Bank Of England Releases New Paper On Ripple Use Cases

A consultation paper on the digital pound, a U.K. Central Bank Digital Currency (CBDC), was published by the Bank of England and the UK Treasury yesterday and included a brief mention of Ripple’s technology. The Central Bank of England outlines the CBDC’s potential structure and justification for considering its debut in the 116-page report.

In a recent article, the Bank of England (BoE) examines the use of Ripple‘s Interledger Protocol for synchronized payment settlement.


The Bank of England’s latest move demonstrates how central banks are becoming more interested in blockchain technology. The title of the research paper is “Ripple: Exploring the Synchronized Settlement of Payments Using the Interledger Protocol.”

The BOE thinks that the Ripple protocol, which enables synchronized settlement across different ledgers, could have a substantial impact on the cross-border payments sector. The protocol may link various payment networks, including those used by banks and digital assets.

The protocol’s primary goal is to establish a quick and effective payment ecosystem. The article details the outcomes of the Bank of England’s integration of Ripple’s protocol with RTGS systems.

Transactions can now happen quicker and more effectively than with conventional payment methods thanks to integration.

In order to better understand how CBDC, in this case, the digital pound, could be used in British society, the Bank of England and the Treasury held a public consultation earlier this year.

CBDC is advancing quickly in various financial sectors. The case of the digital euro, which the European Union regulators are looking into, is one specific example.


The cryptocurrency token XRP was developed to transfer transactions away from closed infrastructure and financial institution-controlled central databases with significant cost savings. The trustless, rapid, and inexpensive characteristics of XRP transfers are advantageous for cross-border transactions.

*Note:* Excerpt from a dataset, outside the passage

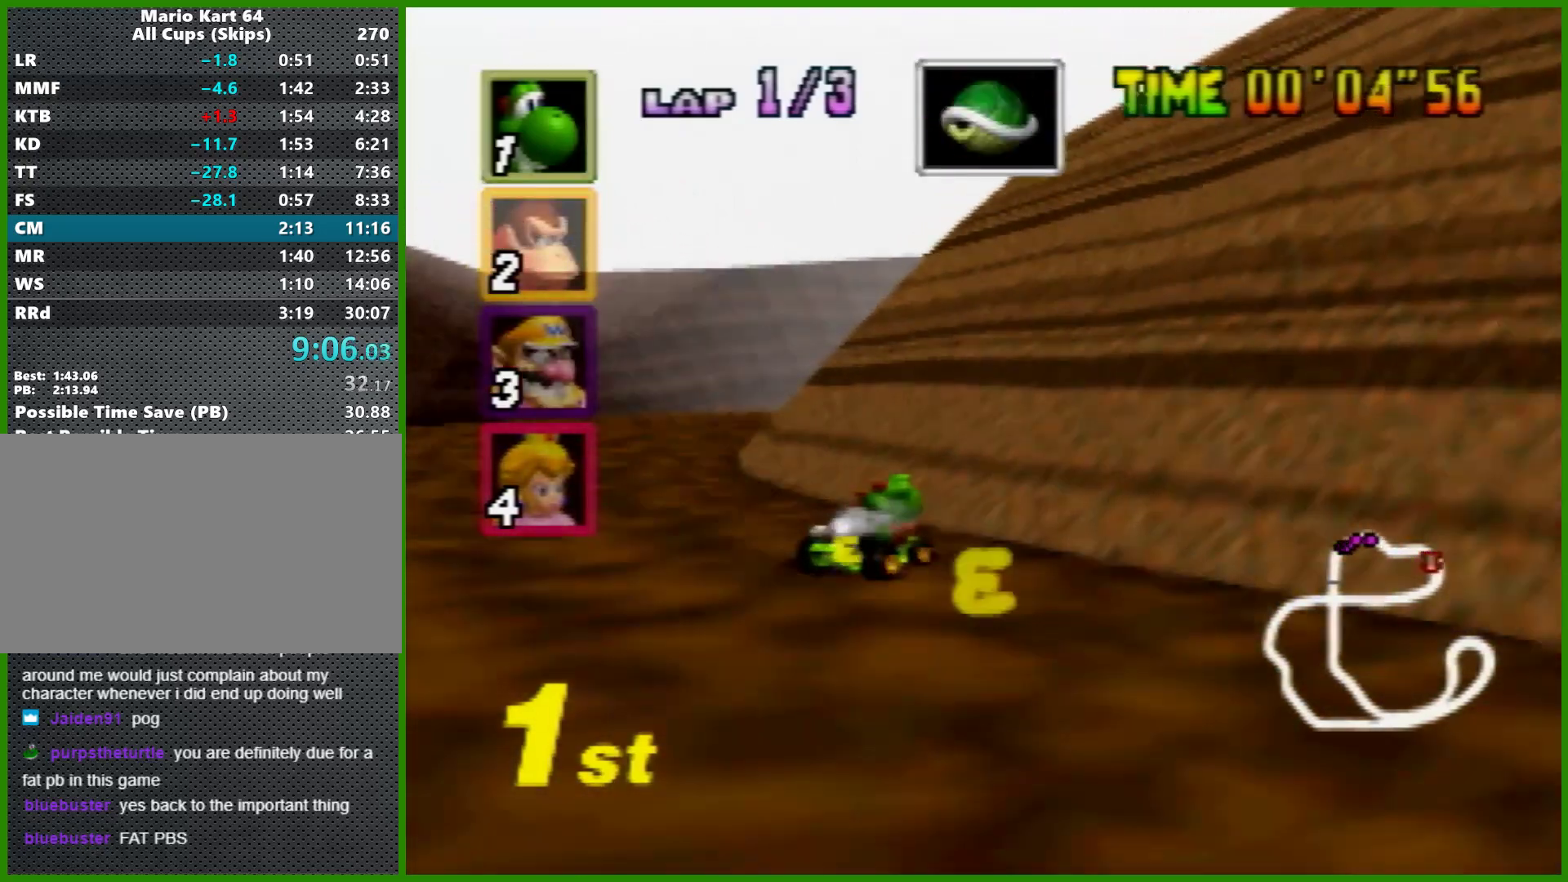
{"buttons": ["A", "R1"], "left_stick": "right", "events": [[67, "left_stick", "center"], [133, "Z", "up"], [133, "left_stick", "right"]]}
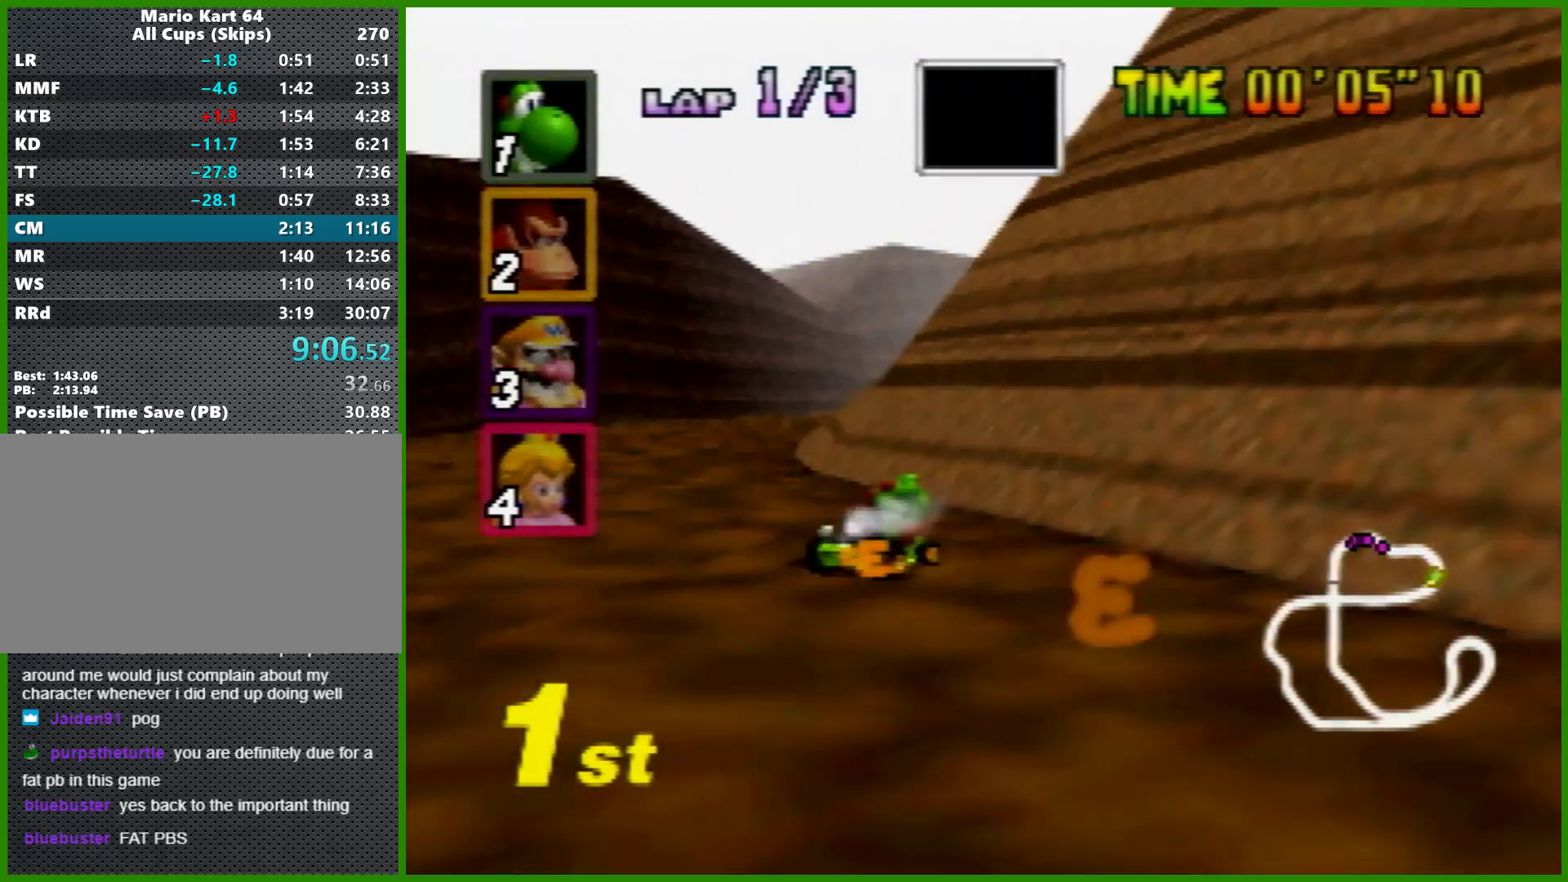
{"buttons": ["A", "R1"], "left_stick": "right", "events": [[267, "left_stick", "left"], [500, "left_stick", "right"]]}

One of the broadest goals in the cryptocurrency sector is pursued by the 2012-introduced coin. Supporters of The XRP Ledger, the software that enables use of XRP, offered a new technique to operate blockchains that they believe is more suitable for transactions.

Processing power contributions, transaction verification, and software security for the Bitcoin blockchain are all open to everyone. On the other hand, the XRP Ledger limits who can participate in network security and transaction validation.


In some articles and publications, Ripple and XRP are frequently used interchangeably. It’s important to understand that they are separate entities: XRP is a cryptocurrency, whereas Ripple is a for-profit company that promotes and supports XRP, the software that underpins it (the XRP Ledger), and several other initiatives with a transactional focus. The company, though, is adamant that the two are separate.

In September 2012, Ripple was founded under the name OpenCoin, one year after the XRP Ledger project had started. Ripple Labs was formerly known as OpenCoin before deciding on Ripple in 2015. The XRP Ledger had previously been known as the Ripple open payments system, the Ripple Consensus Ledger, and finally the XRP Ledger.